Floors and Ceilings, Professional Oversight

Filed Under: Letters to the Editor

October 2007 Issue

Floors and Ceilings

To the Editor:

I agree with your comment on the need for a floor for the onsite industry (“Installing Time Bombs,” Onsite Installer, August 2007). I would gladly take part in a national certification, not only to increase my ability to handle the situations we encounter here in Kentucky, but to help set me apart from the completion.

The problem we have here in Kentucky is that inspectors don’t have enough authority. Let me give you an example. Here where I live, we have an installer who, after many warnings, had his license revoked. He is still putting in systems on existing homes without permitting or inspecting.

For new construction, where permit and inspection are needed for an occupancy sticker, he tells the builder he has his license — he cleared up the problem. He had one of his workers go take the test in a different county. That worker then comes back here with a license in hand, and the inspector can’t refuse a licensed installer from getting a permit.

Even if he knows it is wrong to sell this guy a permit, he can’t prove it. When the local inspector took the license of one worker, this installer sent another to get certified. The inspector and I have discussed this many times, but he has no recourse.

He took his license, and he has told the other guys that if they buy the license for him he will revoke theirs. But this is a waste of time, because everyone knows there is nothing else he can do. The inspector is at wits’ end, as are most of the other installers.

Revoking the license is all the inspector can do.
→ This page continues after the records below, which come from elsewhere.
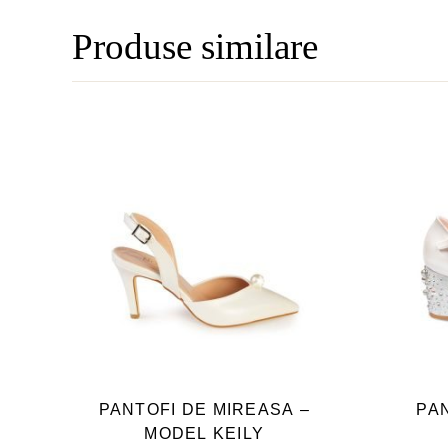
Produse similare
ACEST
PRODUS
ARE
PANTOFI DE MIREASA –
PA
MAI
MODEL KEILY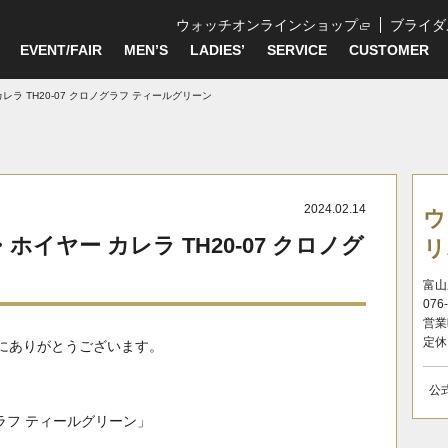
ウォッチオンラインショップ
ブライダ
EVENT/FAIR
MEN’S
LADIES’
SERVICE
CUSTOMER
レラ TH20-07 クロノグラフ ティールグリーン
2024.02.14
ウ
ホイヤー カレラ TH20-07 クロノグ
リ
富山
076
営業
定休
にありがとうございます。
公
グラフ ティールグリーン」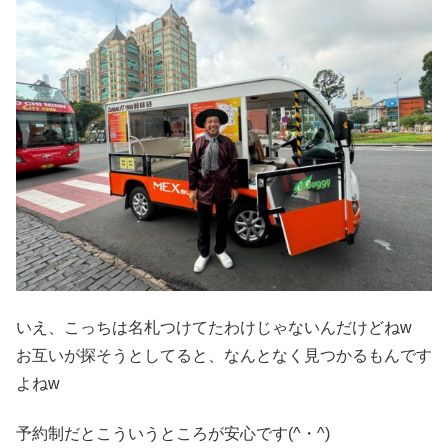
いえ、こっちは名札つけてたわけじゃないんだけどねw
お互いが探そうとしてると、なんとなく見つかるもんです
よねw
予約制だとこういうところが安心です(^・^)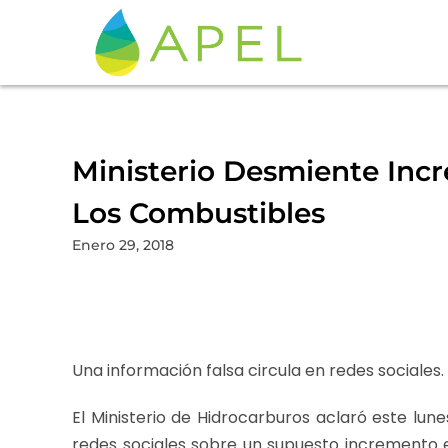
Ministerio Desmiente Inc
Los Combustibles
Enero 29, 2018
Una información falsa circula en redes sociales.
El Ministerio de Hidrocarburos aclaró este lune
redes sociales sobre un supuesto incremento e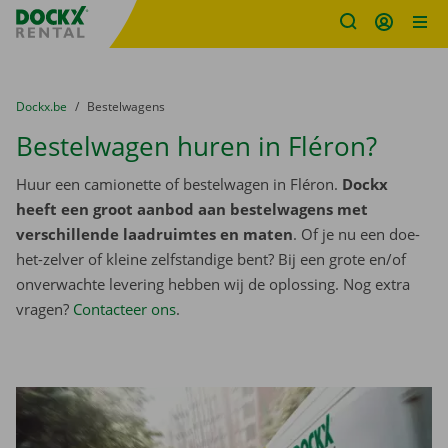
Fratello DEMO
Ga naar inhoud
Taalselectie overslaan
U bevindt zich hier:
van
Dockx.be
naar
Bestelwagens
Bestelwagen huren in Fléron?
Huur een camionette of bestelwagen in Fléron.
Dockx
heeft een groot aanbod aan bestelwagens met
verschillende laadruimtes en maten
. Of je nu een doe-
het-zelver of kleine zelfstandige bent? Bij een grote en/of
onverwachte levering hebben wij de oplossing. Nog extra
vragen?
Contacteer ons
.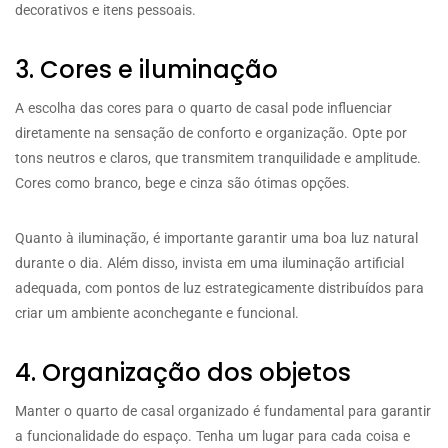
decorativos e itens pessoais.
3. Cores e iluminação
A escolha das cores para o quarto de casal pode influenciar
diretamente na sensação de conforto e organização. Opte por
tons neutros e claros, que transmitem tranquilidade e amplitude.
Cores como branco, bege e cinza são ótimas opções.
Quanto à iluminação, é importante garantir uma boa luz natural
durante o dia. Além disso, invista em uma iluminação artificial
adequada, com pontos de luz estrategicamente distribuídos para
criar um ambiente aconchegante e funcional.
4. Organização dos objetos
Manter o quarto de casal organizado é fundamental para garantir
a funcionalidade do espaço. Tenha um lugar para cada coisa e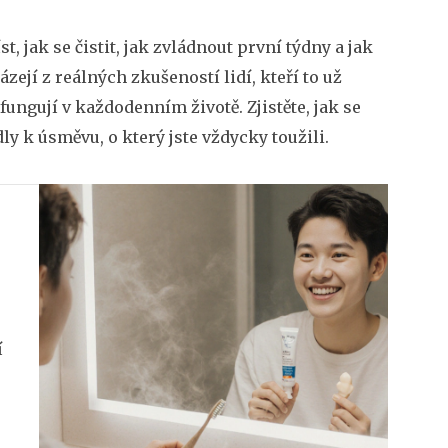
st, jak se čistit, jak zvládnout první týdny a jak
zejí z reálných zkušeností lidí, kteří to už
 fungují v každodenním životě. Zjistěte, jak se
ly k úsměvu, o který jste vždycky toužili.
í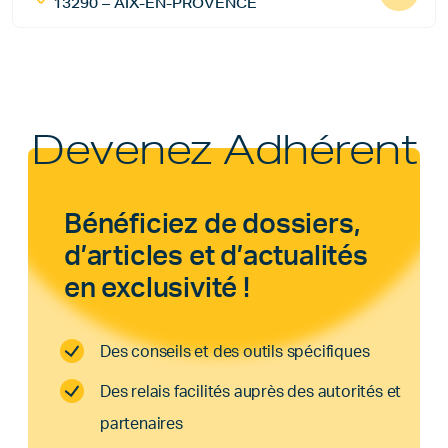
13290 – AIX-EN-PROVENCE
Devenez Adhérent
Bénéficiez de dossiers,
d’articles et d’actualités
en exclusivité !
Des conseils et des outils spécifiques
Des relais facilités auprès des autorités et
partenaires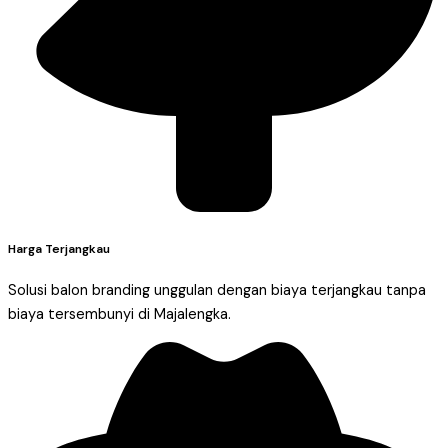
Harga Terjangkau
Solusi balon branding unggulan dengan biaya terjangkau tanpa
biaya tersembunyi di Majalengka.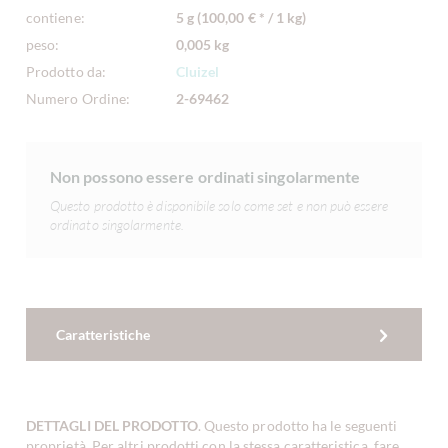
contiene:
5 g (100,00 € * / 1 kg)
peso:
0,005 kg
Prodotto da:
Cluizel
Numero Ordine:
2-69462
Non possono essere ordinati singolarmente
Questo prodotto è disponibile solo come set e non può essere
ordinato singolarmente.
Caratteristiche
DETTAGLI DEL PRODOTTO
. Questo prodotto ha le seguenti
proprietà. Per altri prodotti con la stessa caratteristica, fare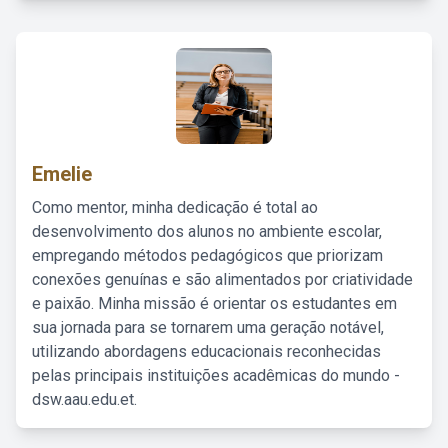
Emelie
Como mentor, minha dedicação é total ao
desenvolvimento dos alunos no ambiente escolar,
empregando métodos pedagógicos que priorizam
conexões genuínas e são alimentados por criatividade
e paixão. Minha missão é orientar os estudantes em
sua jornada para se tornarem uma geração notável,
utilizando abordagens educacionais reconhecidas
pelas principais instituições acadêmicas do mundo -
dsw.aau.edu.et.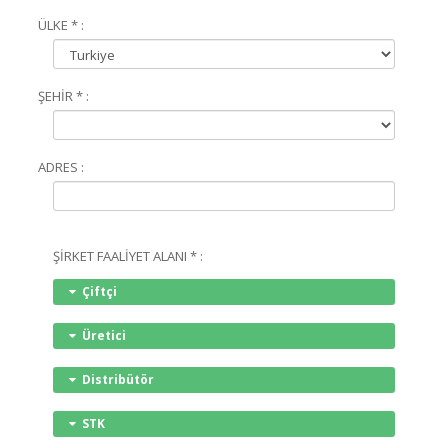
ÜLKE * :
ŞEHİR * :
ADRES :
ŞİRKET FAALİYET ALANI * :
Çiftçi
Üretici
Distribütör
STK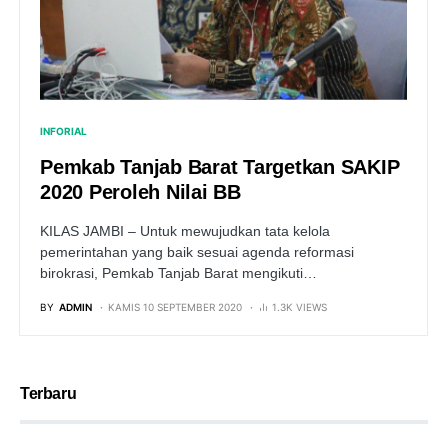
INFORIAL
Pemkab Tanjab Barat Targetkan SAKIP
2020 Peroleh Nilai BB
KILAS JAMBI – Untuk mewujudkan tata kelola
pemerintahan yang baik sesuai agenda reformasi
birokrasi, Pemkab Tanjab Barat mengikuti…
BY
ADMIN
KAMIS 10 SEPTEMBER 2020
1.3K VIEWS
Terbaru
He cannot legally stop this installer from doing what he is doing. Without some sort of recourse strong enough to deter doing it illegally, here we are.

I know you have heard these stories before — probably worse. However, your article said we should hold people who perform a service that affects public health to high standards. Maybe we need to push for inspectors to have the authority our plumbing inspectors have. They have the authority to have the sheriff arrest a person doing work that the law requires be done by a licensed plumber.

Will this solve all problems? No. Will all the standards we can think of solve all the problems? Not without a way to enforce the issue. There has to be a balance of achievable standards, which reputable installers will be glad to comply with, and some sort of enforcement code that will enable regulators to govern our profession.

As of right now, I don’t know what that balance is, but I would gladly sit down with a group of installers, inspectors, state officials and others to come up with a way to do this. Your last paragraph said a lot. We have people here who want to do away with onsite altogether and put the entire state on central sewer. Do we want them setting the floor for us? Or the ceiling?